Au Nigéria, le conseil exécutif fédéral a approuvé la proposition du président Bola Tinubu visant à vendre du pétrole brut à la raffinerie du groupe Dangote en naira. Cette décision, qui sera ensuite étendue aux autres raffineries locales, vise à stabiliser le prix du carburant raffiné à la pompe et le taux de change dollar-naira, selon un communiqué du gouvernement relayé par la presse locale. Le Nigéria, premier producteur africain de pétrole et abritant l’une des plus grandes raffineries au monde, est confronté à des pénuries de carburant depuis quelques jours.
La NNPC, la compagnie pétrolière publique, fournira aux raffineries locales 445 000 barils de brut par jour destinés à la consommation interne, à un taux de change fixe révisé tous les six mois. « Actuellement, ces transactions sont effectuées en dollars américains, ce qui met à rude épreuve la liquidité en devises du Nigéria », a indiqué le gouvernement.
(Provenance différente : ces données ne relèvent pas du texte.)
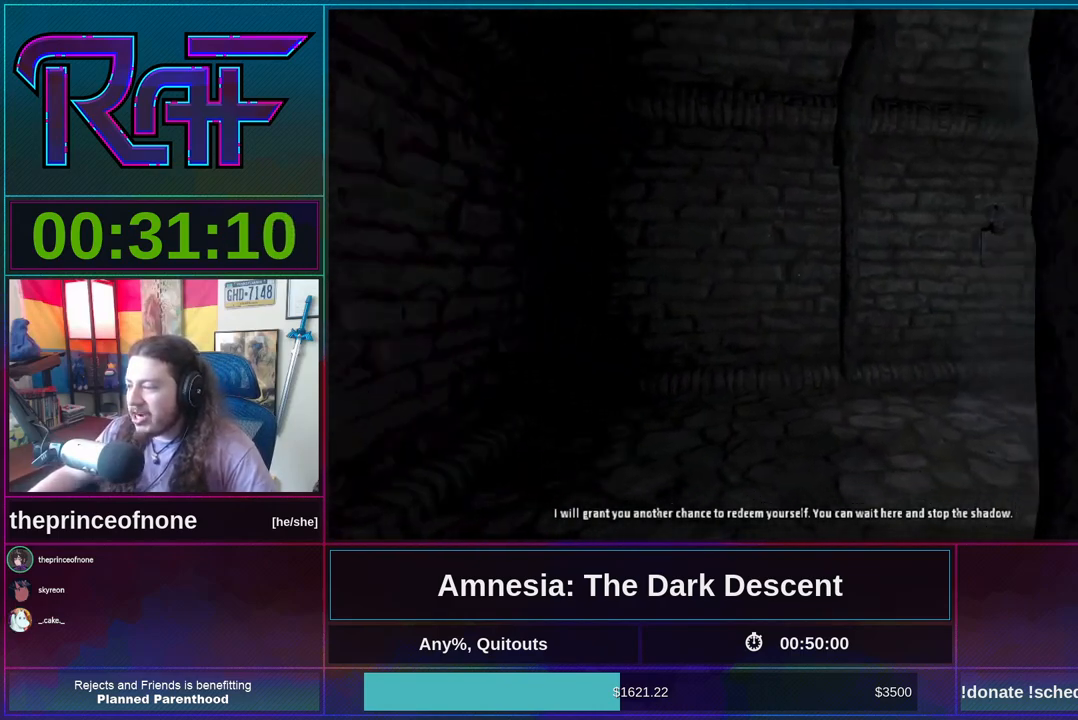
{"keys": ["shift", "w"], "mouse": [], "events": [[33, "mouse_wheel_down", "down"], [367, "mouse_wheel_down", "up"]]}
Concernant la raffinerie du groupe Dangote, elle recevra 4 cargaisons de brut par mois de la NNPC, soit environ 26,6% de ses besoins actuels de 15 cargaisons, nécessitant une dépense de 13,5 milliards USD. Le reste devra être fourni par d’autres producteurs et négociants internationaux.
Pour Dangote Petroleum Refinery (DPR), cette nouvelle est positive, assurant plus d’un quart de la matière première nécessaire, une situation loin d’être atteinte ces dernières semaines. En effet, bien que le gouvernement ait exigé que les producteurs réservent une part de leur pétrole pour les raffineries locales, certains ont trouvé des moyens de contourner cette obligation pour continuer à exporter toute leur production. En juin dernier, Devakumar Edwin, vice-président du pétrole et du gaz chez Dangote Industries Limited (DIL), accusait les compagnies pétrolières internationales opérant au Nigéria de gonfler les primes pour exporter leur pétrole plutôt que de le vendre à la raffinerie, obligeant cette dernière à importer du pétrole, notamment des États-Unis et du Brésil.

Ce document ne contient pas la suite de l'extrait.